Gestern Abend war ich im Opernhaus in Calderons Lustspiel ‘Die Dame Kobold’. Es interessierte mich, wie man solche Dinge hier bringt - und ich war recht enttäuscht. Man hat dies Stück völlig verdorben, indem man Gefühle und zeremoniellen Brauch possenhaft übertrieb. Die

feinen Schönheiten sind dadurch kaum zur Geltung gekommen. Es war jammerschade um das entzückende Spiel. –

Ich merkte aber auch, ich kann gar nicht so am Herzensgrund lachen.
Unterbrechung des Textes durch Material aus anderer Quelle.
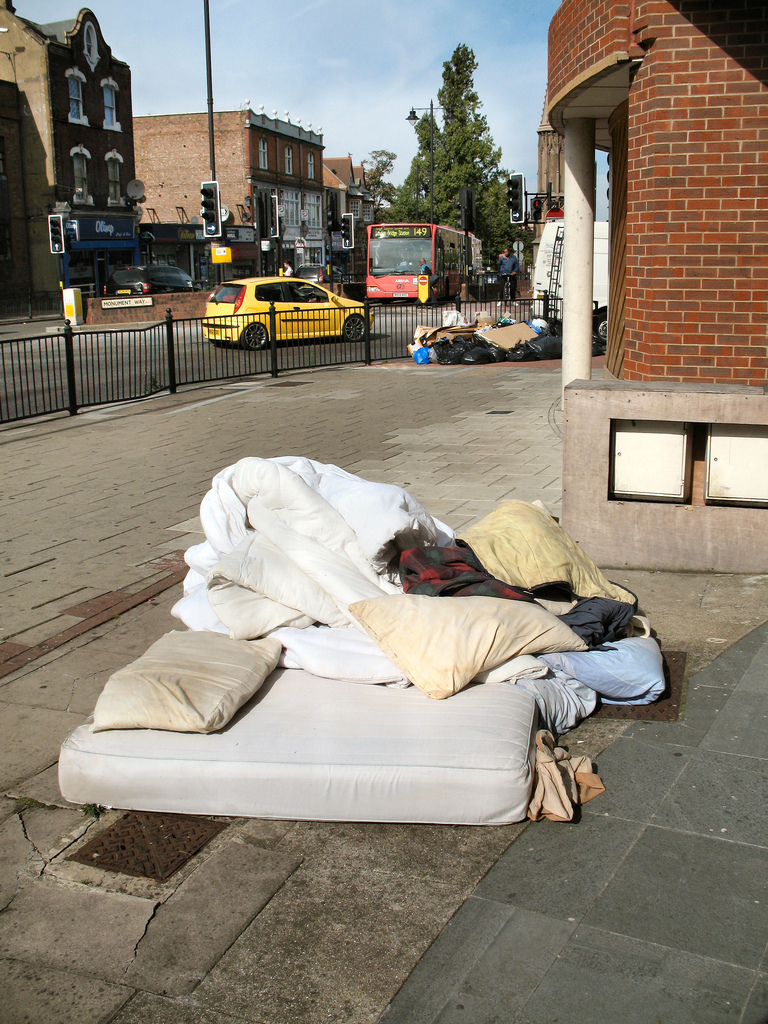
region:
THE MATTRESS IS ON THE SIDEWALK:
[39, 570, 620, 847]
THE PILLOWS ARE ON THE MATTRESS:
[80, 585, 591, 758]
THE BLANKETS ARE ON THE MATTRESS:
[162, 427, 656, 730]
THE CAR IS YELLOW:
[193, 265, 378, 353]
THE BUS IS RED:
[344, 208, 497, 314]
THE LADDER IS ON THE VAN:
[539, 224, 568, 324]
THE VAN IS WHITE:
[509, 177, 628, 356]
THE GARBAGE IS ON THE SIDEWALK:
[397, 303, 590, 385]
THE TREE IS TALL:
[368, 32, 527, 307]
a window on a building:
[65, 52, 86, 128]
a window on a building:
[75, 16, 102, 68]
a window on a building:
[61, 134, 92, 204]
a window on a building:
[258, 134, 272, 175]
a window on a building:
[302, 150, 323, 184]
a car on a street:
[209, 268, 370, 341]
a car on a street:
[136, 261, 194, 288]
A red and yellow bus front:
[359, 222, 442, 303]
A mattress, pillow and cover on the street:
[62, 453, 664, 826]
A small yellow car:
[199, 274, 374, 339]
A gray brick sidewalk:
[19, 869, 760, 1022]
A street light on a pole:
[189, 3, 225, 238]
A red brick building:
[557, 5, 766, 379]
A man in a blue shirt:
[497, 247, 521, 296]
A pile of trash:
[410, 302, 572, 364]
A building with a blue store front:
[53, 11, 134, 297]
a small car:
[181, 253, 385, 356]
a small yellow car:
[201, 265, 379, 367]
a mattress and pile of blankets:
[29, 448, 681, 852]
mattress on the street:
[33, 440, 690, 861]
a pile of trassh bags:
[398, 285, 561, 384]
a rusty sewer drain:
[52, 812, 220, 885]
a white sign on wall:
[102, 291, 155, 311]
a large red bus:
[364, 213, 491, 312]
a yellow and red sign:
[411, 269, 439, 306]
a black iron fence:
[0, 303, 428, 414]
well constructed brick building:
[548, 2, 766, 386]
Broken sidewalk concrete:
[2, 792, 191, 994]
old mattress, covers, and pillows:
[57, 452, 665, 823]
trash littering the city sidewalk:
[61, 454, 664, 825]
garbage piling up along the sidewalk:
[404, 316, 564, 363]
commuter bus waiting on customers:
[367, 221, 484, 305]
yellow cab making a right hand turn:
[198, 277, 374, 349]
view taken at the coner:
[2, 2, 756, 1021]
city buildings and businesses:
[1, 1, 372, 291]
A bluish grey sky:
[17, 4, 560, 194]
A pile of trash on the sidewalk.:
[398, 301, 600, 370]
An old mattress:
[71, 637, 574, 850]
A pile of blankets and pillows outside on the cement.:
[87, 458, 703, 718]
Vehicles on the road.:
[94, 202, 518, 366]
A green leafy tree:
[398, 38, 523, 282]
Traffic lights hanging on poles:
[31, 166, 226, 259]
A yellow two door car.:
[199, 255, 386, 343]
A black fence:
[0, 295, 583, 416]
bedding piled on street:
[157, 433, 617, 827]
Zu schwer ist das Nichtwissen um Dein augenblickliches Ergehen. Sieh’, wie auch jetzt, ich sitze in meinem Wohnzimmer in Sauberkeit, Wärme und Behaglichkeit, kann lesen, oder Musik machen - draußen regnet es in Strömen - und Dich in allem Graus zu denken! - Sollte man jetzt nicht einmal sich für einen einzigen armen Abend Fausts Zauberpferde wünschen?

Lieber Theo, komm bald zurück, bleibe gesund vor allem und behalte die schönen Kräfte Deiner Seele. Gottes Schutz sei mit Dir bei Tag und Nacht.- Schreibe wieder -

Ich grüße Dich herzlichst!
Deine Röschen

R.Sch. war als Transportbegleiterin im Rahmen der Kinderlandverschickung an der Mosel u.a. in Traben-Trarbach.